Collected data:
---
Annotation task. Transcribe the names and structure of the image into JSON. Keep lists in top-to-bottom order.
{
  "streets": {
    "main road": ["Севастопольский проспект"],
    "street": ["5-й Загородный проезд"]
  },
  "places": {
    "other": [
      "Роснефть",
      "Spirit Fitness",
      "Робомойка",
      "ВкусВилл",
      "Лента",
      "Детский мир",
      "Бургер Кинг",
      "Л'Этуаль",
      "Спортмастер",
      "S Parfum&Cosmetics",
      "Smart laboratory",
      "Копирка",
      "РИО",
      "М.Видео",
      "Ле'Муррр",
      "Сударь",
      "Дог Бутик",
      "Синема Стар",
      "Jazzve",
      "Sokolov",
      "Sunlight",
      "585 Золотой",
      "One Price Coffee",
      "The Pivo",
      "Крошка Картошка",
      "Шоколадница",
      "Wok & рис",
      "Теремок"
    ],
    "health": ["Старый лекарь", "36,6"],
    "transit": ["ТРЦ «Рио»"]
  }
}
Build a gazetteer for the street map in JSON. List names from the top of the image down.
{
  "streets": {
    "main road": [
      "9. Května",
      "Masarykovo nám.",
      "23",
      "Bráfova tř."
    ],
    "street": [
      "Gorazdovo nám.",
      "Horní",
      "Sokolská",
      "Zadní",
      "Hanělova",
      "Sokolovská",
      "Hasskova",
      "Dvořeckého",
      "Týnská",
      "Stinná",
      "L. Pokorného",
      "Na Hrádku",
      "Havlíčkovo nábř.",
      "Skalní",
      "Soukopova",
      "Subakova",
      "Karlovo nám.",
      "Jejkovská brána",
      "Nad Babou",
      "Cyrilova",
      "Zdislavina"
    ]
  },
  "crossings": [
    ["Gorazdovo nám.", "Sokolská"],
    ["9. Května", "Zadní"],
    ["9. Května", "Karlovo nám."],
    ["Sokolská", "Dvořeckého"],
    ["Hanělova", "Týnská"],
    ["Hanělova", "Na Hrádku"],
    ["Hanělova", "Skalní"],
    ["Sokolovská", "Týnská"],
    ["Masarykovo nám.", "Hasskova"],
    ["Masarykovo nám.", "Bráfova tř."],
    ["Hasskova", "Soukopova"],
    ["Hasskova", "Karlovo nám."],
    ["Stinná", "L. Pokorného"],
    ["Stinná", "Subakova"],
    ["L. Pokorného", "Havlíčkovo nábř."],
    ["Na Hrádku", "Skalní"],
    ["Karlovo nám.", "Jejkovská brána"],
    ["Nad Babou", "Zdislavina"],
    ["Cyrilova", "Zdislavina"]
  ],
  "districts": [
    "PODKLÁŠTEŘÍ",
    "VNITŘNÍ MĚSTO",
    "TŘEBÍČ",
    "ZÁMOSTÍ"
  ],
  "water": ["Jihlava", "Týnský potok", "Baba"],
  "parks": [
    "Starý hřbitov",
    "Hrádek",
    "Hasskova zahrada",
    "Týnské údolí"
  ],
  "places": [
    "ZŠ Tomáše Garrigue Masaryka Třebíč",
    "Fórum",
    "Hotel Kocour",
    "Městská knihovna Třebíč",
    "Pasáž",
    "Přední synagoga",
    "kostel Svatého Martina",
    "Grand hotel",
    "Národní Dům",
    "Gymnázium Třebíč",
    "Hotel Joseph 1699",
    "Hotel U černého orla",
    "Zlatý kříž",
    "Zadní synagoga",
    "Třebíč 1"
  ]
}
---
How to complete this task: What is needed is a full, exact copy of the records.

Task answer:
Annotation task. Transcribe the names and structure of the image into JSON. Keep lists in top-to-bottom order.
{
  "streets": {
    "main road": ["Севастопольский проспект"],
    "street": ["5-й Загородный проезд"]
  },
  "places": {
    "other": [
      "Роснефть",
      "Spirit Fitness",
      "Робомойка",
      "ВкусВилл",
      "Лента",
      "Детский мир",
      "Бургер Кинг",
      "Л'Этуаль",
      "Спортмастер",
      "S Parfum&Cosmetics",
      "Smart laboratory",
      "Копирка",
      "РИО",
      "М.Видео",
      "Ле'Муррр",
      "Сударь",
      "Дог Бутик",
      "Синема Стар",
      "Jazzve",
      "Sokolov",
      "Sunlight",
      "585 Золотой",
      "One Price Coffee",
      "The Pivo",
      "Крошка Картошка",
      "Шоколадница",
      "Wok & рис",
      "Теремок"
    ],
    "health": ["Старый лекарь", "36,6"],
    "transit": ["ТРЦ «Рио»"]
  }
}
Build a gazetteer for the street map in JSON. List names from the top of the image down.
{
  "streets": {
    "main road": [
      "9. Května",
      "Masarykovo nám.",
      "23",
      "Bráfova tř."
    ],
    "street": [
      "Gorazdovo nám.",
      "Horní",
      "Sokolská",
      "Zadní",
      "Hanělova",
      "Sokolovská",
      "Hasskova",
      "Dvořeckého",
      "Týnská",
      "Stinná",
      "L. Pokorného",
      "Na Hrádku",
      "Havlíčkovo nábř.",
      "Skalní",
      "Soukopova",
      "Subakova",
      "Karlovo nám.",
      "Jejkovská brána",
      "Nad Babou",
      "Cyrilova",
      "Zdislavina"
    ]
  },
  "crossings": [
    ["Gorazdovo nám.", "Sokolská"],
    ["9. Května", "Zadní"],
    ["9. Května", "Karlovo nám."],
    ["Sokolská", "Dvořeckého"],
    ["Hanělova", "Týnská"],
    ["Hanělova", "Na Hrádku"],
    ["Hanělova", "Skalní"],
    ["Sokolovská", "Týnská"],
    ["Masarykovo nám.", "Hasskova"],
    ["Masarykovo nám.", "Bráfova tř."],
    ["Hasskova", "Soukopova"],
    ["Hasskova", "Karlovo nám."],
    ["Stinná", "L. Pokorného"],
    ["Stinná", "Subakova"],
    ["L. Pokorného", "Havlíčkovo nábř."],
    ["Na Hrádku", "Skalní"],
    ["Karlovo nám.", "Jejkovská brána"],
    ["Nad Babou", "Zdislavina"],
    ["Cyrilova", "Zdislavina"]
  ],
  "districts": [
    "PODKLÁŠTEŘÍ",
    "VNITŘNÍ MĚSTO",
    "TŘEBÍČ",
    "ZÁMOSTÍ"
  ],
  "water": ["Jihlava", "Týnský potok", "Baba"],
  "parks": [
    "Starý hřbitov",
    "Hrádek",
    "Hasskova zahrada",
    "Týnské údolí"
  ],
  "places": [
    "ZŠ Tomáše Garrigue Masaryka Třebíč",
    "Fórum",
    "Hotel Kocour",
    "Městská knihovna Třebíč",
    "Pasáž",
    "Přední synagoga",
    "kostel Svatého Martina",
    "Grand hotel",
    "Národní Dům",
    "Gymnázium Třebíč",
    "Hotel Joseph 1699",
    "Hotel U černého orla",
    "Zlatý kříž",
    "Zadní synagoga",
    "Třebíč 1"
  ]
}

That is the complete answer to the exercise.